Australian Crypto Users Continue Facing Banking Restrictions Despite Regulatory Progress

Australian Crypto Users Continue Facing Banking Restrictions Despite Regulatory Progress

According to Cointelegraph, Australian cryptocurrency users continue encountering banking barriers when conducting transactions with exchanges despite years of regulatory development. A Binance survey of 1,900 Australians released on Thursday found 58% of respondents wanted easy access to deposit funds into exchanges without limits. Additionally, 22% had changed banks to make buying crypto easier.

Matt Poblocki, general manager of Binance's Australian and New Zealand operations, told the publication that seamless access to financial services directly affects participation, confidence and trust in the market. The lack of consistent access introduces barriers that can slow adoption and limit growth. Commonwealth Bank, Australia's largest financial institution, announced a limit of 10,000 Australian dollars ($6,527) per month for customers sending funds to crypto exchanges.

OKX Australia CEO Kate Cooper reported that institutions still deny banking services to crypto businesses and prevent transfers to crypto exchanges. She noted that while adoption rates in Australia exceed 30%, banking friction creates frustration among customers. Binance users can buy and sell crypto using credit or debit cards but cannot deposit or withdraw Australian dollars via bank transfer, reflecting what Poblocki described as a broader industry challenge.

Why Banking Restrictions Matter For Crypto Market Growth

These banking limitations create direct consequences for Australian crypto market development and user experience. Cooper explained that exchanges regularly receive phone calls from customers asking which banks will allow crypto transactions and what their options are. The restrictions force users to search for alternative banking partners or payment methods.

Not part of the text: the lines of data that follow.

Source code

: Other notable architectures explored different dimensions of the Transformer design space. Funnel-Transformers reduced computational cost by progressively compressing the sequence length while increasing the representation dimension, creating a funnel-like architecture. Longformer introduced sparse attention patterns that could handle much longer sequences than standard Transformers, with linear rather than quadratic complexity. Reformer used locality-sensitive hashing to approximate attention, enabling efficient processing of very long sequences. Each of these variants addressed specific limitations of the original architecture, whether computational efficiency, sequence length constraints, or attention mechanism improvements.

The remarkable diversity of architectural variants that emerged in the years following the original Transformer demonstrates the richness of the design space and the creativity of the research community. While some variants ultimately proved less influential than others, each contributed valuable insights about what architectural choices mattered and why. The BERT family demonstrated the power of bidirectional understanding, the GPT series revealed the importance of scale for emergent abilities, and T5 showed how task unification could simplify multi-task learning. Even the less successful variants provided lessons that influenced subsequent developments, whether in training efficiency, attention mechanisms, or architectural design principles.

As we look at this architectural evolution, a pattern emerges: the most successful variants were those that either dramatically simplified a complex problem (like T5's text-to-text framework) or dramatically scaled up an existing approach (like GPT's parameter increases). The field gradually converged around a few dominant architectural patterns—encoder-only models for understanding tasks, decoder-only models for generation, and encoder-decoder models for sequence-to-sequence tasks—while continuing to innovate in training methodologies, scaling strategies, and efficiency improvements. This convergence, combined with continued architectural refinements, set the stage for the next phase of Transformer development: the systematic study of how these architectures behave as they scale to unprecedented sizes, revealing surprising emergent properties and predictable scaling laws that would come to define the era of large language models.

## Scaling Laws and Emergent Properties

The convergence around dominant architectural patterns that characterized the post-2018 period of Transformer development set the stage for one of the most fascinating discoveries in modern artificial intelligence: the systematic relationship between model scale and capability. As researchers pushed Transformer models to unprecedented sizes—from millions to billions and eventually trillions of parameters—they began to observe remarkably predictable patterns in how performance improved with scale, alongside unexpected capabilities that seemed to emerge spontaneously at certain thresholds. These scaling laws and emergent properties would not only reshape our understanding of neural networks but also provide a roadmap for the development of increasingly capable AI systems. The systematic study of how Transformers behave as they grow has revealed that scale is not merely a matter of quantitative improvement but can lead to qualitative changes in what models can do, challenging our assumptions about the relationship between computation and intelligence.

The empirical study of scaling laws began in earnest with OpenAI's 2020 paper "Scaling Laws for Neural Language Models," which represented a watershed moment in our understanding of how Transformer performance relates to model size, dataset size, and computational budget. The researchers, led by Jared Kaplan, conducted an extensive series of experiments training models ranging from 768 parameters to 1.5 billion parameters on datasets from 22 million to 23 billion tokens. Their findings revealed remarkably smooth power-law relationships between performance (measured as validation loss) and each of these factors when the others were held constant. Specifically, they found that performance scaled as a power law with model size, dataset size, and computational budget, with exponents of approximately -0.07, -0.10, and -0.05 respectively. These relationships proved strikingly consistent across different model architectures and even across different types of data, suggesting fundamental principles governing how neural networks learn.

SmartCompany reports that some crypto businesses and their employees face debanking, where banks close accounts and refuse access to services for individuals flagged as possible risks. Kraken's general manager for Australia, Jonathon Miller, told the publication that this creates concentration risks since local exchanges and startups often have only a limited set of banks willing to work with them.

The banking barriers have persisted despite regulatory progress for crypto in Australia. Crypto exchanges were brought under Anti-Money Laundering laws in 2018, requiring registration with AUSTRAC. The country launched its first Bitcoin exchange-traded fund in June 2024, followed by an Ethereum ETF in October 2024. We recently reported that institutional adoption has accelerated throughout 2025, with major financial players expanding cryptocurrency product offerings.

Industry Implications And Regulatory Solutions

The banking restrictions reflect broader tensions between traditional financial institutions and the growing cryptocurrency sector. Miller described the situation as highlighting why crypto exists in the first place, noting that if intermediaries can unilaterally cut access to basic financial services, then the financial system itself has fundamental issues. The restrictions risk driving activity offshore to less regulated venues.

Industry executives believe clear legislation could resolve these issues. Cooper pointed to draft legislation that could be released by the end of the month, explaining that proper regulation will help distinguish good actors from bad actors and give banks better guidance on who operates within the regulated financial services industry. Cointelegraph reports that Australia's government under the Labor Party has proposed a new crypto framework regulating exchanges and addressing debanking ahead of the federal election.

The proposed regulations would require crypto exchanges and platforms to meet the same basic governance standards as other financial service providers. This includes minimum capital requirements to help prevent collapses like FTX, which left Australian investors stranded when the platform collapsed in 2022. AUSTRAC released updated guidance in March stating that banks are not mandated to have blanket bans on crypto. Miller said clear legislation and regulatory guidance are essential to deal with debanking, calling for a more nuanced approach to due diligence that distinguishes between bad actors and legitimate businesses building responsibly.